Microgrids are the central feature of a plan to bring new products and services to Vermont residences and businesses.
Published: Wed 10 Sep 2014

Vermont’s largest power company Green Mountain Power (GMP) has partnered with NRG Energy to transform Vermont’s power grid towards a cleaner energy future with distributed energy solutions and energy management products for consumers.

The partnership is part of an effort to establish Rutland as the Energy City of the Future, and is intended ultimately to spread throughout Vermont.

By leveraging NRG’s microgrid capabilities, the two firms aim to transform the distribution grid from a century-old power delivery model to a market-based platform.

"Through this partnership, we hope to demonstrate that investing in a 21st century energy eco-system … is more sensible than pouring more investment into the creaky old grid infrastructure from the 20th century," said David Crane, president and CEO of NRG

New energy products and services

The project will offer the following:

Personal energy management: Beginning in 2015, GMP will offer Vermont customers a comprehensive personal energy management solution – a multi-level home control and convenience offering. Subscribing customers will be able to remotely manage energy consumption in their homes to increase comfort and save money. GMP will also offer NRG's web-based technology to provide customers clear insight into their electricity use. Customers may also be able to participate in demand response, in which they voluntarily reduce their use of electricity for specific periods in return for payments or credits on their bill.

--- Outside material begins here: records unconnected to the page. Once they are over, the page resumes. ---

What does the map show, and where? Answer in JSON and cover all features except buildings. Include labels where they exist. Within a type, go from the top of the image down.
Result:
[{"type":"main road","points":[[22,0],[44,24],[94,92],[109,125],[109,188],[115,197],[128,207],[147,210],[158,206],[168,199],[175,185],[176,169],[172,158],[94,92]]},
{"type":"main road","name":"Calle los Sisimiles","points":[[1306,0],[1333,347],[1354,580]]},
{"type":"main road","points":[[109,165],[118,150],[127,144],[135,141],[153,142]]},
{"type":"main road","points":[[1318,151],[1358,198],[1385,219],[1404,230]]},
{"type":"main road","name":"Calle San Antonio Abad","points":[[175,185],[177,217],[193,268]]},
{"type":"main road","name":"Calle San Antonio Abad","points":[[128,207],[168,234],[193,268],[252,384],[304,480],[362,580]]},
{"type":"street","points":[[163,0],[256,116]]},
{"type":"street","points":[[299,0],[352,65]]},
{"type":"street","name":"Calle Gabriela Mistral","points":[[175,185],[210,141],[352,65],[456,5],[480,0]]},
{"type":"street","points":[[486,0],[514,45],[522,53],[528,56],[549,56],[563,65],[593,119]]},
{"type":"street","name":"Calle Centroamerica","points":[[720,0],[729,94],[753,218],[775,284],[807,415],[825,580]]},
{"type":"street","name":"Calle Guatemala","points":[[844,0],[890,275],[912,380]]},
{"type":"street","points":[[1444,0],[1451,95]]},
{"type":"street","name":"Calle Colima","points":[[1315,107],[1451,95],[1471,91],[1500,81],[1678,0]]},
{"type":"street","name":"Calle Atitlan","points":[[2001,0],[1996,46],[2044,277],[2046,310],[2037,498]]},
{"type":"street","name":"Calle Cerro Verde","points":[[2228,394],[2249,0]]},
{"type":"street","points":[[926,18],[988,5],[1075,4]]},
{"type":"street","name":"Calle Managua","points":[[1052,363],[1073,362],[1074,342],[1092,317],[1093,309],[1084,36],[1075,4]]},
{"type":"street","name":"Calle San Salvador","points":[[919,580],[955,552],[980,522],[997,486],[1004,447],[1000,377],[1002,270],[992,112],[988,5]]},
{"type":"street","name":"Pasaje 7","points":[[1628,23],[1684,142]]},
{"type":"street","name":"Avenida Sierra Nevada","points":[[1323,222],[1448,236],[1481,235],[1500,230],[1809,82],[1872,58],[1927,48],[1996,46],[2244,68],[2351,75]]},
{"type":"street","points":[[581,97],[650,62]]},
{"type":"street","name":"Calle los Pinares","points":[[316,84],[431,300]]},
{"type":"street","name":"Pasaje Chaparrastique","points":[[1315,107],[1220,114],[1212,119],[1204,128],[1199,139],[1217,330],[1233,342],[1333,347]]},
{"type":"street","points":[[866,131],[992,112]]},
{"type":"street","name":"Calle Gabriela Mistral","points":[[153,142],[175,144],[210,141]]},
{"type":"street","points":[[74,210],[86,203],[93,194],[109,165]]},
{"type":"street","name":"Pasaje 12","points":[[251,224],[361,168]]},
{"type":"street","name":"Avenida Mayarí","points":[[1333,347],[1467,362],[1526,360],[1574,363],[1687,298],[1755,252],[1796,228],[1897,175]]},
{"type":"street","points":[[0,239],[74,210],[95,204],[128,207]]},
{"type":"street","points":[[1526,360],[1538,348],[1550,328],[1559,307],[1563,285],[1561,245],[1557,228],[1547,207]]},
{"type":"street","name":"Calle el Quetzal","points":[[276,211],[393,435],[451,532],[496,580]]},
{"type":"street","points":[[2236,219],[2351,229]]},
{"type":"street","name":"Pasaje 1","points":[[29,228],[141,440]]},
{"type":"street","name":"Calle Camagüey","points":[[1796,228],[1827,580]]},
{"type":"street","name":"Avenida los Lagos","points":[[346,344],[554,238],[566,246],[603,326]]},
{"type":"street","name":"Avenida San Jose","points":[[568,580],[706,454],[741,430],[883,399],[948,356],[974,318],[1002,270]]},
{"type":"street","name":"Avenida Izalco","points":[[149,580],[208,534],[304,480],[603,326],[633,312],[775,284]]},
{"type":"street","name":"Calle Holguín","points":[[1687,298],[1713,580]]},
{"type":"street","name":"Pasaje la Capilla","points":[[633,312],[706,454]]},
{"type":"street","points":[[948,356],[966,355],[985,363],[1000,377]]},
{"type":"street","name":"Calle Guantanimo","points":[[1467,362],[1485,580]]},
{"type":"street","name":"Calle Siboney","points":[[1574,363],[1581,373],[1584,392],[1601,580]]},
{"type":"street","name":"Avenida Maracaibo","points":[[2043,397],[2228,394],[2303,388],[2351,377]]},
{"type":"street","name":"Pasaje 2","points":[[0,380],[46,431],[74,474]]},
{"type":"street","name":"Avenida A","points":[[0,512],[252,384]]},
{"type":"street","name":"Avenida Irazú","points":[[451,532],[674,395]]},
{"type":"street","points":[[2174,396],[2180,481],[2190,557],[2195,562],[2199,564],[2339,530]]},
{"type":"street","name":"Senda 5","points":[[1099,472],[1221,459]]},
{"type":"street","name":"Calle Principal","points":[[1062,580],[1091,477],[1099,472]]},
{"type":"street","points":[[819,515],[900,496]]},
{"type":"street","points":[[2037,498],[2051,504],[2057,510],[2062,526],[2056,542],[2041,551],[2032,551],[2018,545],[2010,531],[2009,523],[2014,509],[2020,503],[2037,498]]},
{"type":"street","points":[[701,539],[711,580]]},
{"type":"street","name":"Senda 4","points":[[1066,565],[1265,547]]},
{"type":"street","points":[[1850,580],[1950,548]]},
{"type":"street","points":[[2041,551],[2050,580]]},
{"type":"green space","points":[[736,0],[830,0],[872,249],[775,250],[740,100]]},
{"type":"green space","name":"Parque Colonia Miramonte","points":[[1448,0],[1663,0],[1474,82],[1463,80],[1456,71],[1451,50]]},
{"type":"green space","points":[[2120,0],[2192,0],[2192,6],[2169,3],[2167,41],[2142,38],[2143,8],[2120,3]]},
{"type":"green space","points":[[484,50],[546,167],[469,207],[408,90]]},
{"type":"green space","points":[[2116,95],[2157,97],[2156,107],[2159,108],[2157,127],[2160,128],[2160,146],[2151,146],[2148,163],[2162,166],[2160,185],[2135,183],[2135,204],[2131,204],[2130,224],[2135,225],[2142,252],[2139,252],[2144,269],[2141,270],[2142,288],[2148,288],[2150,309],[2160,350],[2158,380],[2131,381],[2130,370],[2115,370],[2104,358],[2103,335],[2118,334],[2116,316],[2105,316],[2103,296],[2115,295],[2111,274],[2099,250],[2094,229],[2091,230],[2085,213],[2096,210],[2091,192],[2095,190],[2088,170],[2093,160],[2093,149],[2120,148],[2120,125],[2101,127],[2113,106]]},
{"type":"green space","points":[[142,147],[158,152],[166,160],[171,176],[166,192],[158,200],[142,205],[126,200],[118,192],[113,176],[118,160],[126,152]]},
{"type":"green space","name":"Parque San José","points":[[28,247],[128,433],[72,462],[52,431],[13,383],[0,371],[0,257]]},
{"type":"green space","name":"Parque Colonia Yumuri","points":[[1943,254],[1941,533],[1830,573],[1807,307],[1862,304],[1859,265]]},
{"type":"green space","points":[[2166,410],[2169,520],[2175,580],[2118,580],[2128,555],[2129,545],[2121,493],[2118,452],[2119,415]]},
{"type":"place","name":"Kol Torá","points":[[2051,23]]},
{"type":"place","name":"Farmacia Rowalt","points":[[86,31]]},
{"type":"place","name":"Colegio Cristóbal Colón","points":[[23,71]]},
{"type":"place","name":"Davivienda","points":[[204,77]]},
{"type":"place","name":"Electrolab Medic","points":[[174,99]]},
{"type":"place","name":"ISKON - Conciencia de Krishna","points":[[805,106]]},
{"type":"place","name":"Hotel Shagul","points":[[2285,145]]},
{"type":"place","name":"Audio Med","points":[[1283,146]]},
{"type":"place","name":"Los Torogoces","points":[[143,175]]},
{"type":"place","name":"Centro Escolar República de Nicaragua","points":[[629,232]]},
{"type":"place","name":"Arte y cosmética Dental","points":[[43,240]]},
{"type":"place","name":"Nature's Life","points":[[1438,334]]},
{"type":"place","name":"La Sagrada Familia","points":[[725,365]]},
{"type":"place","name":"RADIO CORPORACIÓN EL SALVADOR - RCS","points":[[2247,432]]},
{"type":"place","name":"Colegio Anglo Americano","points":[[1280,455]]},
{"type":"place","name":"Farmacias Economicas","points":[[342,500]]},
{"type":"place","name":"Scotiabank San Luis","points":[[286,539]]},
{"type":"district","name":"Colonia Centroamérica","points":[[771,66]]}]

NRG Portable Power: GMP will offer NRG’s Portable Power solution enabling customers to charge phones away from home or with a rentable NRG Power Pack.

Electric vehicle infrastructure: GMP will work with NRG’s eVgo division to develop and roll out an expanded, interconnected network of electric vehicle charging stations throughout the state, including several charging package options. Both “Level 2” and DC Fast Chargers will be installed in commercial and workplace locations.

Community solar power: In 2013, NRG Home Solar (formerly Residential Solar Solutions) built one of the nation’s first third party financed community solar arrays in Rutland. This array provides 50 residents and businesses a credit on their GMP bill for their portion of the solar energy produced by the array. Customers pay a small monthly fee and are covered by a power production guarantee. NRG is currently working on additional projects in Vermont as part of the partnership with GMP.

Micro-power: GMP is working with NRG to offer micro generation solutions, including NRG’s Beacon 10. These units generate up to 10kW of electricity, provide heat for water and space heating, and offer battery storage and solar integration capability with onsite solar systems.

“This partnership is a really big deal for our customers and for Vermont," said GMP president and CEO, Mary Powell. "Our customers consistently tell us they want tools to save money and move to renewable energy sources, and we can show the rest of the country how to get there. This is what our energy future looks like."

Investing in microgids and facing climate change

Vermont joins a growing number of northeast states investing in microgrid and other technologies to enhance the resiliency of the grid and move to cleaner energy supply. [Engerati- Community Microgrids Coming To New York]

“As governor, I am strongly committed to ensuring that Vermont faces climate change head on,” said Governor Peter Shumlin. “That means investing in local renewables like solar and wind. It means using the latest energy storage technologies that give our communities greater energy independence. It means showing the rest of the country how a small state like ours can have a big impact on our energy future."